# TASK STATEMENT
Repeat each entry exactly; omit all pictures.

# DATA EXCERPTS
--- START ---

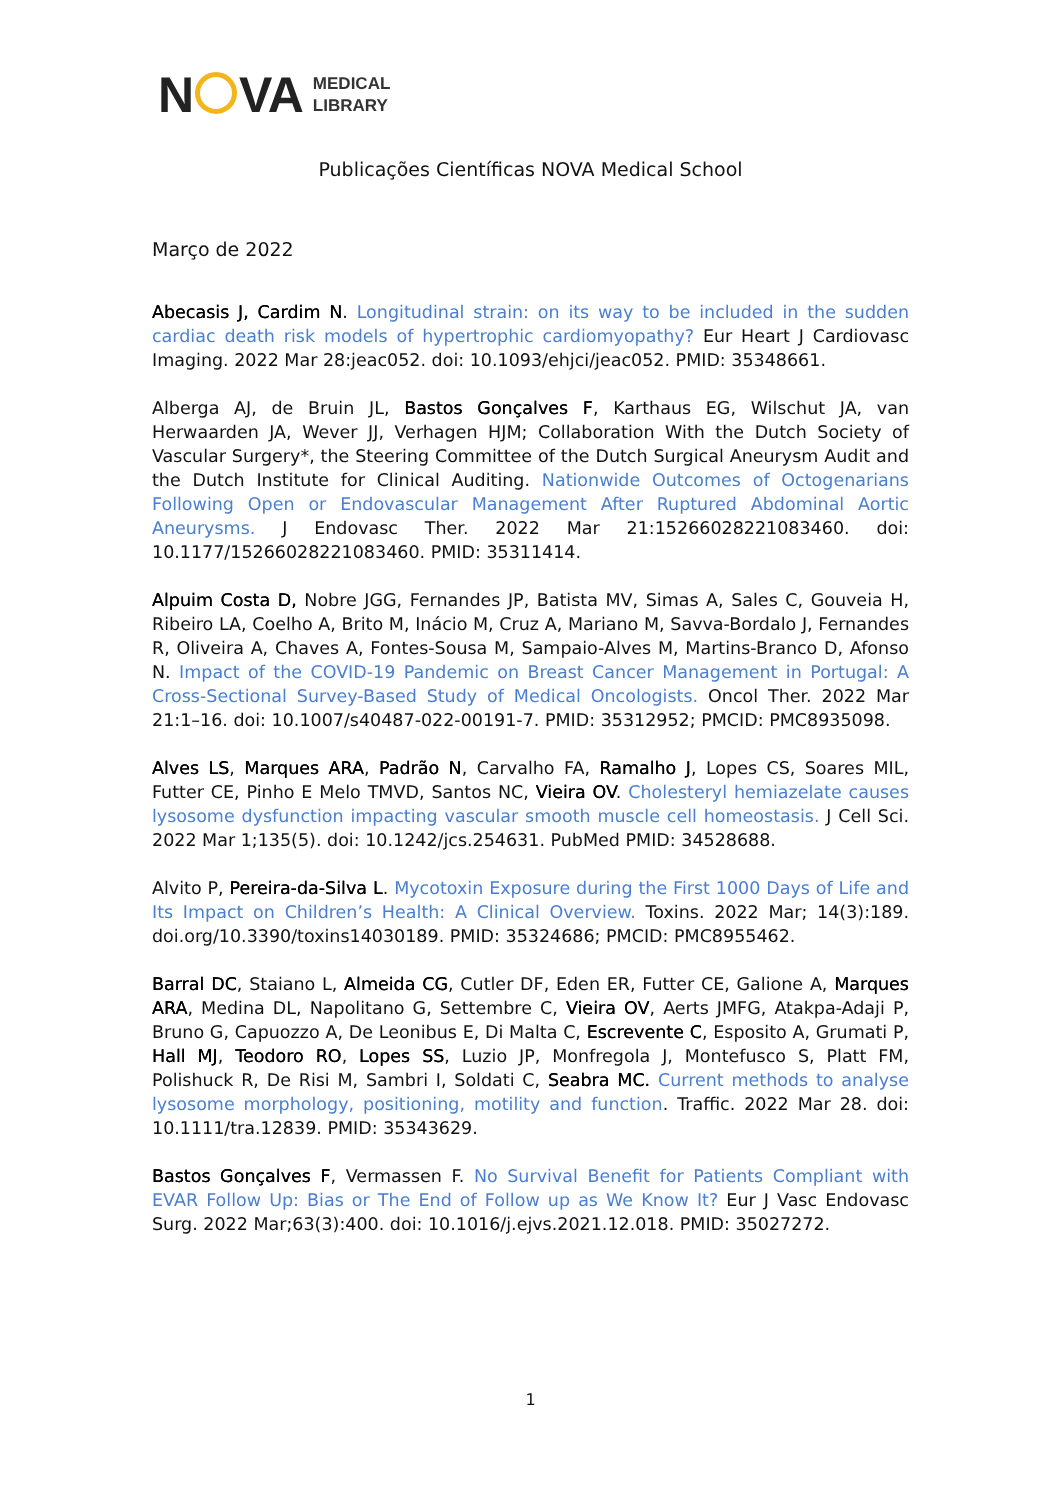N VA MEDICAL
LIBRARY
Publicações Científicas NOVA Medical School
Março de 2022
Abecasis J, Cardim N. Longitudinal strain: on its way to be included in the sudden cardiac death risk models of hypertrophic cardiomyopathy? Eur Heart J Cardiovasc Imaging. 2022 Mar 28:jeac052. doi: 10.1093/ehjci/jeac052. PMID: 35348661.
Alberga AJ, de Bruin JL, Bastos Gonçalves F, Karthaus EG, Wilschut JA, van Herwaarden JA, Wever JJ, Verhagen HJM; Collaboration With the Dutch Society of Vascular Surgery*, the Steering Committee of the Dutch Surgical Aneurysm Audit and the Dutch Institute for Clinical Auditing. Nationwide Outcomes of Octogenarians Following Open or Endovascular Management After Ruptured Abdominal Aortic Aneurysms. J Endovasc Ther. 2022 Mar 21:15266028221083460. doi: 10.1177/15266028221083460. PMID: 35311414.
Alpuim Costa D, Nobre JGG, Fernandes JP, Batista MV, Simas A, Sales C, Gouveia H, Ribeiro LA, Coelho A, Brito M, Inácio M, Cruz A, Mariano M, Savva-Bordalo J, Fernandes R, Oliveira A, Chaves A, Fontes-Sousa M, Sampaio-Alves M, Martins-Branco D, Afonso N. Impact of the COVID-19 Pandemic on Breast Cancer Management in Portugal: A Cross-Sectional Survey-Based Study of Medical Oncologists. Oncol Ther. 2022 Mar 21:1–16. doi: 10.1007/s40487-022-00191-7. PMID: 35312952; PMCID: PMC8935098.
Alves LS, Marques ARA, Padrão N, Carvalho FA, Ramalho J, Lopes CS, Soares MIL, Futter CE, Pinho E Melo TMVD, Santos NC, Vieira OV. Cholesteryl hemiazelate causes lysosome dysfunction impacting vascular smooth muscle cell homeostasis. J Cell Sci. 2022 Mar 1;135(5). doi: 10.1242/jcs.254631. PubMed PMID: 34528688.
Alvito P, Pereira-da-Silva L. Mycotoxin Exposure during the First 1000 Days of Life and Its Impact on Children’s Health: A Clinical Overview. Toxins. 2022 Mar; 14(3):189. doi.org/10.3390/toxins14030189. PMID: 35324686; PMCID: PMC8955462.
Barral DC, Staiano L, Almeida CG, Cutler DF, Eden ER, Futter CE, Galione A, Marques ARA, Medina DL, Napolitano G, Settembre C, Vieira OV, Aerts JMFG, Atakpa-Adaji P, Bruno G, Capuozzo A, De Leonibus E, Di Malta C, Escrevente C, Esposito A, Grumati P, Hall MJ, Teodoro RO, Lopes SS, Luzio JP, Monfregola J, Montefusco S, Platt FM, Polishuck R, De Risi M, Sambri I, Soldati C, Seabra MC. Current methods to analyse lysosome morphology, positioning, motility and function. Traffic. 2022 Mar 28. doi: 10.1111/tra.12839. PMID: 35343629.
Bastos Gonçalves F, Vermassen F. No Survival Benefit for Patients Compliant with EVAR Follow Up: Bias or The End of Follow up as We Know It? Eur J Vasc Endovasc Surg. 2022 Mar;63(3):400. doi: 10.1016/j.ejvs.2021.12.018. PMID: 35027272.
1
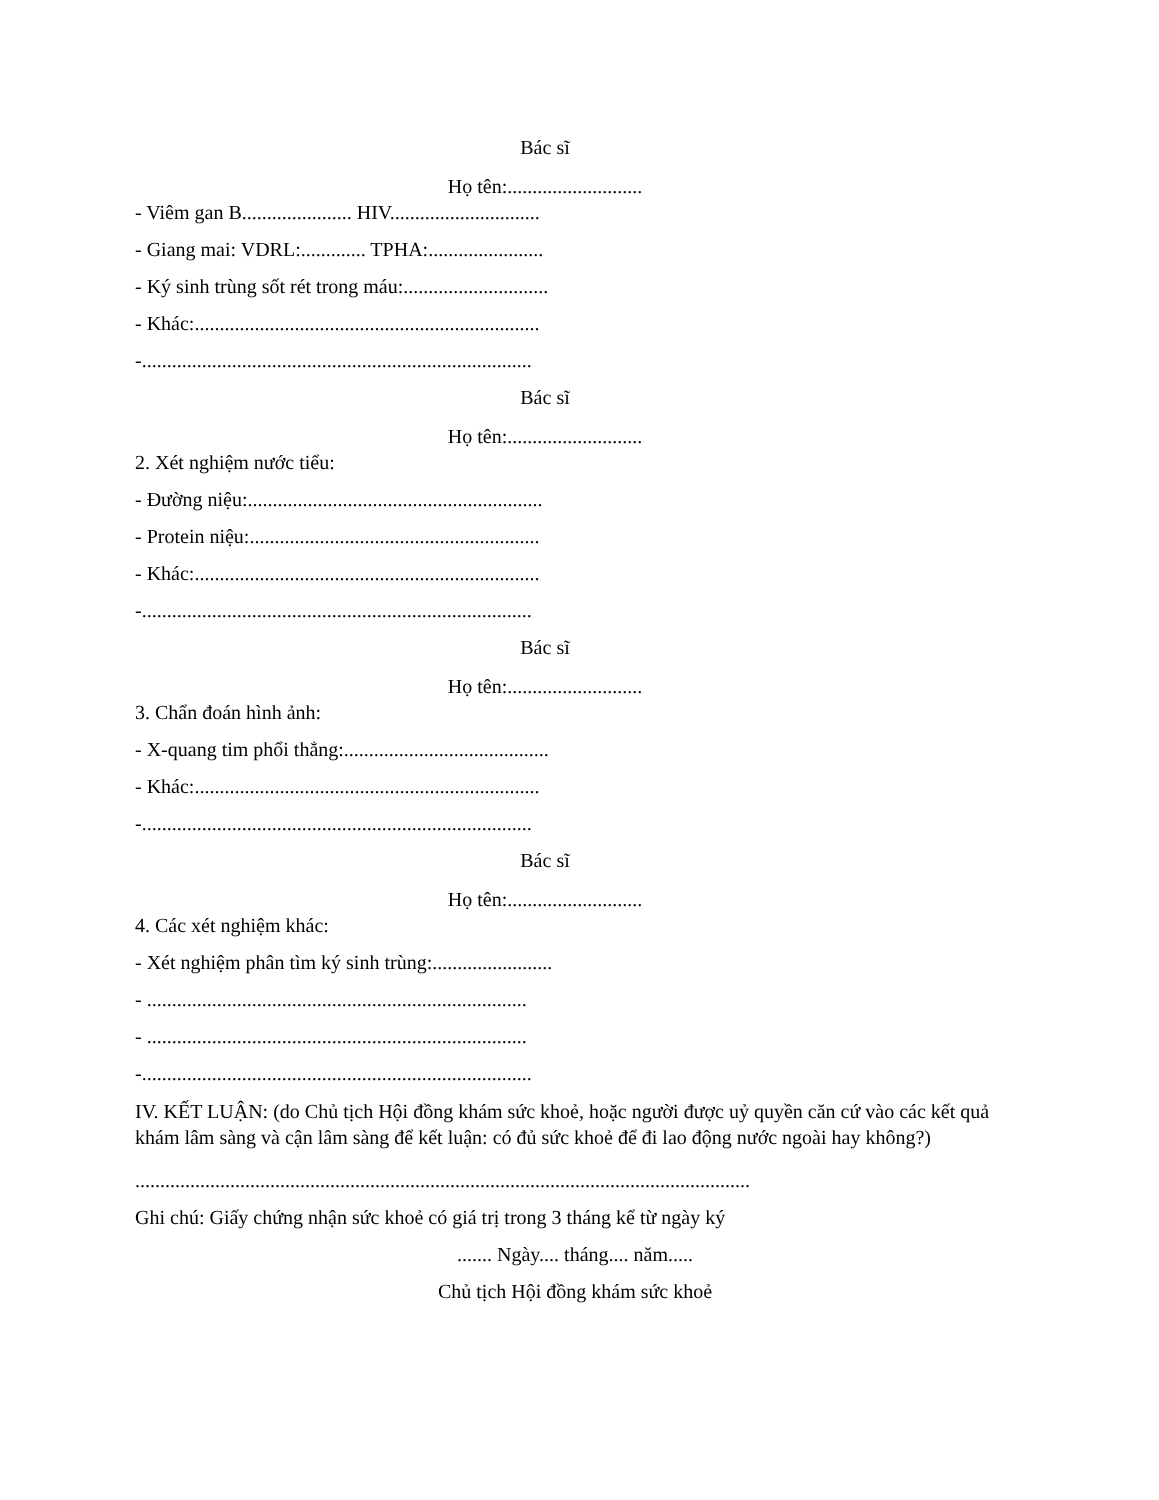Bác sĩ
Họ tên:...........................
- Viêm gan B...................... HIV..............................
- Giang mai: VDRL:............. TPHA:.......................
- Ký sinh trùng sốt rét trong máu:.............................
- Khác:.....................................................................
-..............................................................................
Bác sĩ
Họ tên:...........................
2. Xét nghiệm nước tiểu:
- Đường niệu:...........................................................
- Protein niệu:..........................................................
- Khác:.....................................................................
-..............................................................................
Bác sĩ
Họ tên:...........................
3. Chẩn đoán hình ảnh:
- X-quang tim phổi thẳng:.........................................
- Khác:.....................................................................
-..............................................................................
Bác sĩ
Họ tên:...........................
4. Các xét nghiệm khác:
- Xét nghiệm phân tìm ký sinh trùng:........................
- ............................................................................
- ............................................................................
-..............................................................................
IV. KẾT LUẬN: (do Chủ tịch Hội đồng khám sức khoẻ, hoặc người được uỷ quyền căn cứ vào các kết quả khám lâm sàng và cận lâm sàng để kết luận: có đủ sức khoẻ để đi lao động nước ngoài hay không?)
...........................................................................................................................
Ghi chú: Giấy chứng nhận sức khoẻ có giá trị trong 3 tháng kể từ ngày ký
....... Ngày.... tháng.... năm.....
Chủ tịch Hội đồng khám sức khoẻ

--- END ---

# YOUR RESPONSE
N VA MEDICAL
LIBRARY
Publicações Científicas NOVA Medical School
Março de 2022
Abecasis J, Cardim N. Longitudinal strain: on its way to be included in the sudden cardiac death risk models of hypertrophic cardiomyopathy? Eur Heart J Cardiovasc Imaging. 2022 Mar 28:jeac052. doi: 10.1093/ehjci/jeac052. PMID: 35348661.
Alberga AJ, de Bruin JL, Bastos Gonçalves F, Karthaus EG, Wilschut JA, van Herwaarden JA, Wever JJ, Verhagen HJM; Collaboration With the Dutch Society of Vascular Surgery*, the Steering Committee of the Dutch Surgical Aneurysm Audit and the Dutch Institute for Clinical Auditing. Nationwide Outcomes of Octogenarians Following Open or Endovascular Management After Ruptured Abdominal Aortic Aneurysms. J Endovasc Ther. 2022 Mar 21:15266028221083460. doi: 10.1177/15266028221083460. PMID: 35311414.
Alpuim Costa D, Nobre JGG, Fernandes JP, Batista MV, Simas A, Sales C, Gouveia H, Ribeiro LA, Coelho A, Brito M, Inácio M, Cruz A, Mariano M, Savva-Bordalo J, Fernandes R, Oliveira A, Chaves A, Fontes-Sousa M, Sampaio-Alves M, Martins-Branco D, Afonso N. Impact of the COVID-19 Pandemic on Breast Cancer Management in Portugal: A Cross-Sectional Survey-Based Study of Medical Oncologists. Oncol Ther. 2022 Mar 21:1–16. doi: 10.1007/s40487-022-00191-7. PMID: 35312952; PMCID: PMC8935098.
Alves LS, Marques ARA, Padrão N, Carvalho FA, Ramalho J, Lopes CS, Soares MIL, Futter CE, Pinho E Melo TMVD, Santos NC, Vieira OV. Cholesteryl hemiazelate causes lysosome dysfunction impacting vascular smooth muscle cell homeostasis. J Cell Sci. 2022 Mar 1;135(5). doi: 10.1242/jcs.254631. PubMed PMID: 34528688.
Alvito P, Pereira-da-Silva L. Mycotoxin Exposure during the First 1000 Days of Life and Its Impact on Children’s Health: A Clinical Overview. Toxins. 2022 Mar; 14(3):189. doi.org/10.3390/toxins14030189. PMID: 35324686; PMCID: PMC8955462.
Barral DC, Staiano L, Almeida CG, Cutler DF, Eden ER, Futter CE, Galione A, Marques ARA, Medina DL, Napolitano G, Settembre C, Vieira OV, Aerts JMFG, Atakpa-Adaji P, Bruno G, Capuozzo A, De Leonibus E, Di Malta C, Escrevente C, Esposito A, Grumati P, Hall MJ, Teodoro RO, Lopes SS, Luzio JP, Monfregola J, Montefusco S, Platt FM, Polishuck R, De Risi M, Sambri I, Soldati C, Seabra MC. Current methods to analyse lysosome morphology, positioning, motility and function. Traffic. 2022 Mar 28. doi: 10.1111/tra.12839. PMID: 35343629.
Bastos Gonçalves F, Vermassen F. No Survival Benefit for Patients Compliant with EVAR Follow Up: Bias or The End of Follow up as We Know It? Eur J Vasc Endovasc Surg. 2022 Mar;63(3):400. doi: 10.1016/j.ejvs.2021.12.018. PMID: 35027272.
1
Bác sĩ
Họ tên:...........................
- Viêm gan B...................... HIV..............................
- Giang mai: VDRL:............. TPHA:.......................
- Ký sinh trùng sốt rét trong máu:.............................
- Khác:.....................................................................
-..............................................................................
Bác sĩ
Họ tên:...........................
2. Xét nghiệm nước tiểu:
- Đường niệu:...........................................................
- Protein niệu:..........................................................
- Khác:.....................................................................
-..............................................................................
Bác sĩ
Họ tên:...........................
3. Chẩn đoán hình ảnh:
- X-quang tim phổi thẳng:.........................................
- Khác:.....................................................................
-..............................................................................
Bác sĩ
Họ tên:...........................
4. Các xét nghiệm khác:
- Xét nghiệm phân tìm ký sinh trùng:........................
- ............................................................................
- ............................................................................
-..............................................................................
IV. KẾT LUẬN: (do Chủ tịch Hội đồng khám sức khoẻ, hoặc người được uỷ quyền căn cứ vào các kết quả khám lâm sàng và cận lâm sàng để kết luận: có đủ sức khoẻ để đi lao động nước ngoài hay không?)
...........................................................................................................................
Ghi chú: Giấy chứng nhận sức khoẻ có giá trị trong 3 tháng kể từ ngày ký
....... Ngày.... tháng.... năm.....
Chủ tịch Hội đồng khám sức khoẻ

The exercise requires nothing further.